In 2014, we found a morning glory plant growing on the edge of the snap bean beds. At first, we decided to keep the morning glory for their beautiful purple flowers. We wrapped their vines around our fence to make it look nice. The morning glory continued to grow until it was wrapped around the entire perimeter of the snap bean beds.
The morning glory grew faster than the snap beans. As it grew, it entangled itself within the snap bean stems. One day, we noticed tiny white dots on the morning glory. As we researched what type of damage this could be, black dots and yellowing started to appear on the snap beans. At first, we thought it was stippling, which is a type of ozone damage, but the dots were on the snap bean plants that were ozone tolerant as well as the ones that were sensitive. Being ozone tolerant means ozone should not have damaged these plants.
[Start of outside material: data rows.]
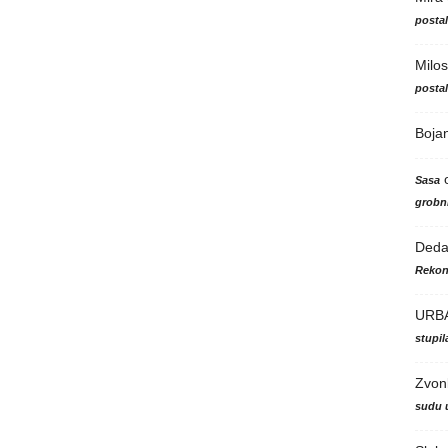
posta
Milos
posta
Boja
Sasa
grobni
Ded
Rekon
URB
stupi
Zvon
sudu 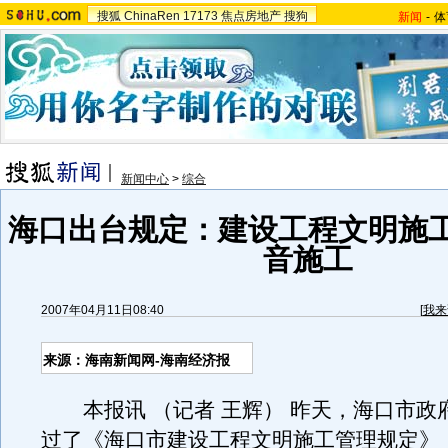
搜狐
ChinaRen
17173
焦点房地产
搜狗
新闻
-
体
新闻中心
>
综合
海口出台规定：建设工程文明施
音施工
2007年04月11日08:40
[
我来
来源：海南新闻网-海南经济报
本报讯 （记者 王辉） 昨天，海口市政
过了《海口市建设工程文明施工管理规定》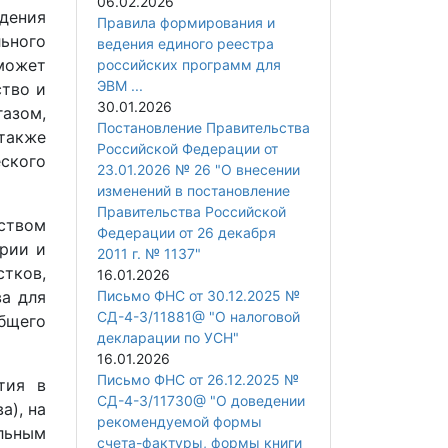
06.02.2026
дения
Правила формирования и
ьного
ведения единого реестра
может
российских программ для
ЭВМ ...
ство и
30.01.2026
газом,
Постановление Правительства
также
Российской Федерации от
ского
23.01.2026 № 26 "О внесении
изменений в постановление
Правительства Российской
ством
Федерации от 26 декабря
рии и
2011 г. № 1137"
тков,
16.01.2026
а для
Письмо ФНС от 30.12.2025 №
СД-4-3/11881@ "О налоговой
бщего
декларации по УСН"
16.01.2026
Письмо ФНС от 26.12.2025 №
тия в
СД-4-3/11730@ "О доведении
а), на
рекомендуемой формы
льным
счета-фактуры, формы книги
As the damage continued, the dots began to cluster, appear on both sides of the leaf, and have little white dots in the center of the clusters. Stippling never clusters or appears on both sides of the leaf. An unknown type of insect began to appear in the snap bean beds. After doing some more research, we discovered that these bugs are called spider mites, and they were causing the damage on our snap beans. The white dots on the morning glory were eggs!
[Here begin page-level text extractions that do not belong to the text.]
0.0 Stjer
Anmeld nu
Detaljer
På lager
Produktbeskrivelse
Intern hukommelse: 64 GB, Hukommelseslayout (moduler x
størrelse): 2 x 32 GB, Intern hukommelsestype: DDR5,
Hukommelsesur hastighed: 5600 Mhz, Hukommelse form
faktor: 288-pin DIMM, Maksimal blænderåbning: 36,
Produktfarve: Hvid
We found a type of potassium and water spray that chased away the spider mites, but by this point the damage had turned deadly for the snap beans. In August of 2014, we cut away and pulled out all of the morning glory and snap beans with gloved hands, carefully placing all pieces of the plants, infected or not, into trash bags before the eggs could hatch and infect the rest of the garden.
A lesson that can be learned from this unfortunate event is not to keep a weed growing in your garden, no matter how beautiful it is. If you want to keep a weed, transplant it into a container and keep it away from the garden.